Task statement:
Transcribe all of the records word for word, but omit the pictures.
————————
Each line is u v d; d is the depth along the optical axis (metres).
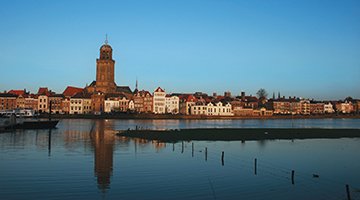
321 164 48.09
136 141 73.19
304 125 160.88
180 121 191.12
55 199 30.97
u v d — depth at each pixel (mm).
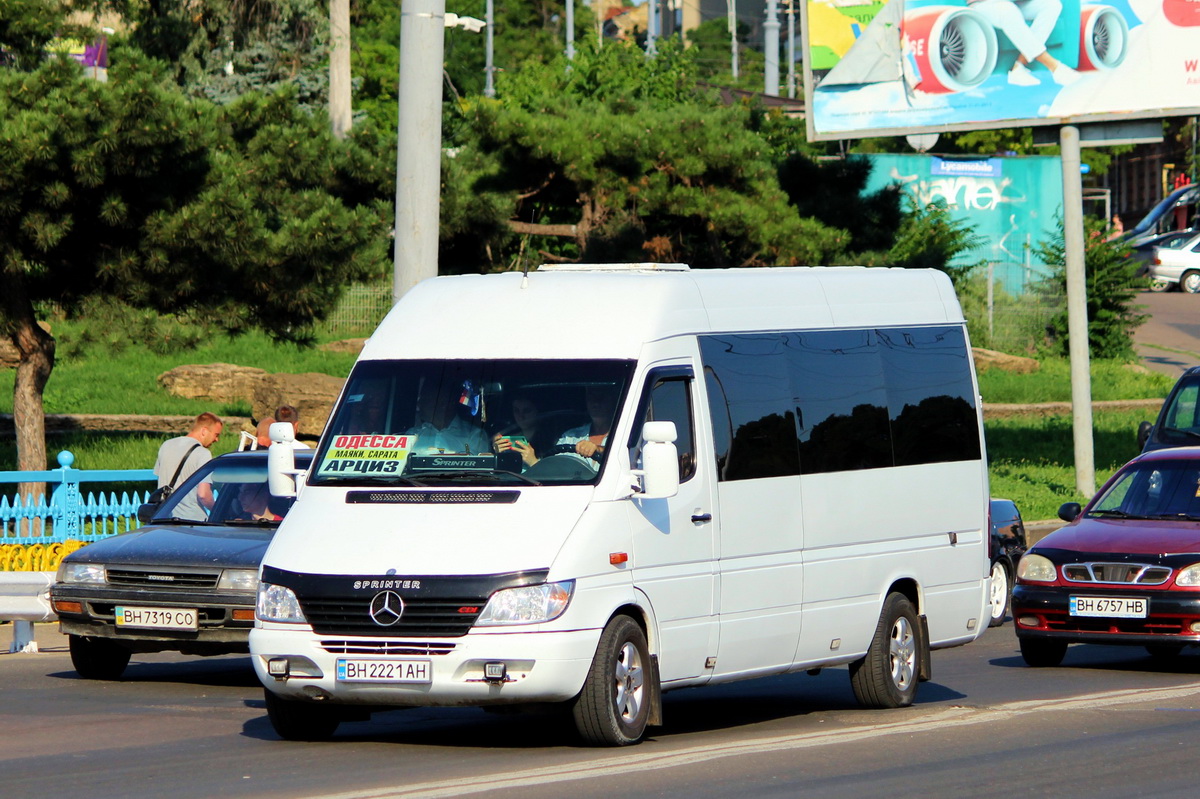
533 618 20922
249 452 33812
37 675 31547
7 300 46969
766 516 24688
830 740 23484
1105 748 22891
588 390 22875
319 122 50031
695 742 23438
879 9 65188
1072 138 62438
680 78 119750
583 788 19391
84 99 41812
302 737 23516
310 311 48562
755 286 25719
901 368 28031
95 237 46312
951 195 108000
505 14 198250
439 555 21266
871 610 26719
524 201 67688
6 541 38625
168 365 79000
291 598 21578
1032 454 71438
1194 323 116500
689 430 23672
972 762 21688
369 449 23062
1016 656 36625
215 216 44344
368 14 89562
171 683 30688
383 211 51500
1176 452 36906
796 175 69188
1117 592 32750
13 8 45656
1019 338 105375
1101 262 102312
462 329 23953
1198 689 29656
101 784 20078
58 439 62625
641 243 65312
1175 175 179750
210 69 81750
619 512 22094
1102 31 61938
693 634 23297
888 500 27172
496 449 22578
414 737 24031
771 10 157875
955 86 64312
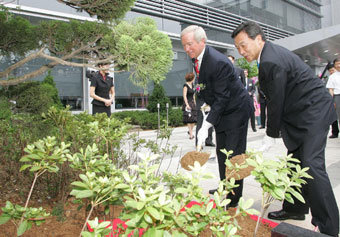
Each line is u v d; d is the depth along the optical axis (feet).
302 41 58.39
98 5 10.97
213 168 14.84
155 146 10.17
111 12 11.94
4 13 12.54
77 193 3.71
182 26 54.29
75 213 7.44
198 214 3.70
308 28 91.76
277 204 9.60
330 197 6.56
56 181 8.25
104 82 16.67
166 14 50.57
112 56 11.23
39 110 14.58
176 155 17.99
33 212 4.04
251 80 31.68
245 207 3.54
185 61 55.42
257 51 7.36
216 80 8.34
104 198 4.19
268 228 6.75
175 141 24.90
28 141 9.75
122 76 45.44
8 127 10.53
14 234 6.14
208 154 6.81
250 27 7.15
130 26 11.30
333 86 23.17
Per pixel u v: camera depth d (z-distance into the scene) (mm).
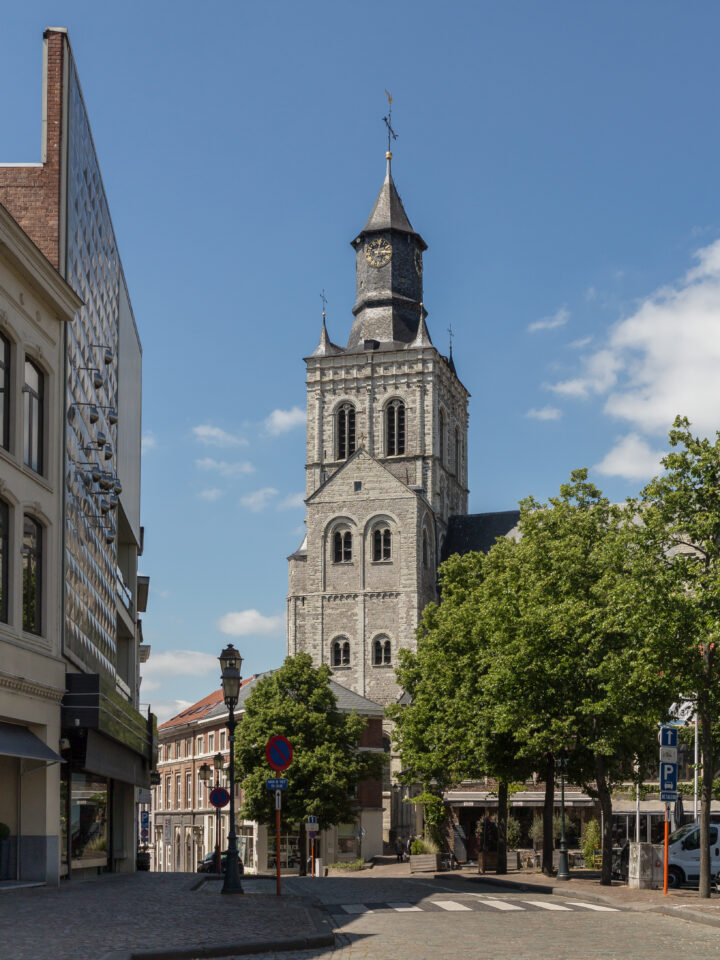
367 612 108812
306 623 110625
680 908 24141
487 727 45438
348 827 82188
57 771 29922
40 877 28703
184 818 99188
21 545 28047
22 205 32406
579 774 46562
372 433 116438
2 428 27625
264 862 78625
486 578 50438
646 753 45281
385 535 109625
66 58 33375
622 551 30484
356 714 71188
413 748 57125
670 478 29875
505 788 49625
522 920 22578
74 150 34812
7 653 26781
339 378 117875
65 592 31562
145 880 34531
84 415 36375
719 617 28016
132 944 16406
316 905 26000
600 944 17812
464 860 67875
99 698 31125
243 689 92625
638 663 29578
————————
Output for this exercise:
Each line is u v d; d is the depth along the optical axis (metres).
321 164 48.09
136 141 73.19
304 125 160.88
180 121 191.12
55 199 30.97
u v d — depth at each pixel (mm).
533 618 20922
249 452 33812
37 675 31547
7 300 46969
766 516 24688
830 740 23484
1105 748 22891
588 390 22875
319 122 50031
695 742 23438
879 9 65188
1072 138 62438
680 78 119750
583 788 19391
84 99 41812
302 737 23516
310 311 48562
755 286 25719
901 368 28031
95 237 46312
951 195 108000
505 14 198250
439 555 21266
871 610 26719
524 201 67688
6 541 38625
168 365 79000
291 598 21578
1032 454 71438
1194 323 116500
689 430 23672
972 762 21688
369 449 23062
1016 656 36625
215 216 44344
368 14 89562
171 683 30688
383 211 51500
1176 452 36906
796 175 69188
1117 592 32750
13 8 45656
1019 338 105375
1101 262 102312
462 329 23953
1198 689 29656
101 784 20078
58 439 62625
641 243 65312
1175 175 179750
210 69 81750
619 512 22094
1102 31 61938
693 634 23297
888 500 27172
496 449 22578
414 737 24031
771 10 157875
955 86 64312
Each line is u v d; d is the depth along the optical axis (feet).
302 41 58.39
98 5 10.97
213 168 14.84
155 146 10.17
111 12 11.94
4 13 12.54
77 193 3.71
182 26 54.29
75 213 7.44
198 214 3.70
308 28 91.76
277 204 9.60
330 197 6.56
56 181 8.25
104 82 16.67
166 14 50.57
112 56 11.23
39 110 14.58
176 155 17.99
33 212 4.04
251 80 31.68
245 207 3.54
185 61 55.42
257 51 7.36
216 80 8.34
104 198 4.19
268 228 6.75
175 141 24.90
28 141 9.75
122 76 45.44
8 127 10.53
14 234 6.14
208 154 6.81
250 27 7.15
130 26 11.30
333 86 23.17
Per pixel u v: camera depth d (z-distance into the scene) (mm).
367 612 108812
306 623 110625
680 908 24141
487 727 45438
348 827 82188
57 771 29922
40 877 28703
184 818 99188
21 545 28047
22 205 32406
579 774 46562
372 433 116438
2 428 27625
264 862 78625
486 578 50438
646 753 45281
385 535 109625
66 58 33375
622 551 30484
356 714 71188
413 748 57125
670 478 29875
505 788 49625
522 920 22578
74 150 34812
7 653 26781
339 378 117875
65 592 31562
145 880 34531
84 415 36375
719 617 28016
132 944 16406
316 905 26000
600 944 17812
464 860 67875
99 698 31125
243 689 92625
638 663 29578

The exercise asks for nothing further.